#### [Extracted material]
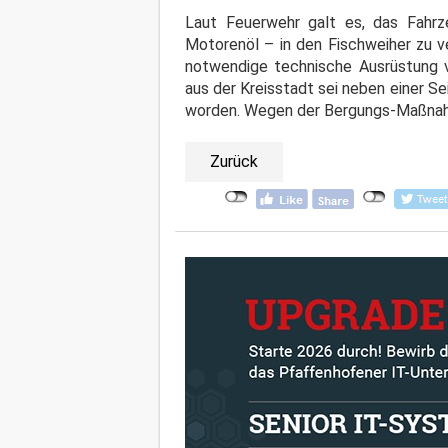
Laut Feuerwehr galt es, das Fahrz
Motorenöl – in den Fischweiher zu v
notwendige technische Ausrüstung 
aus der Kreisstadt sei neben einer S
worden. Wegen der Bergungs-Maßnahme
Zurück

#### [Work to be completed]
Keep every word of the material exactly as given. Drop the pictures.

#### [Response to this exercise]
Laut Feuerwehr galt es, das Fahrz
Motorenöl – in den Fischweiher zu v
notwendige technische Ausrüstung 
aus der Kreisstadt sei neben einer S
worden. Wegen der Bergungs-Maßnahme
Zurück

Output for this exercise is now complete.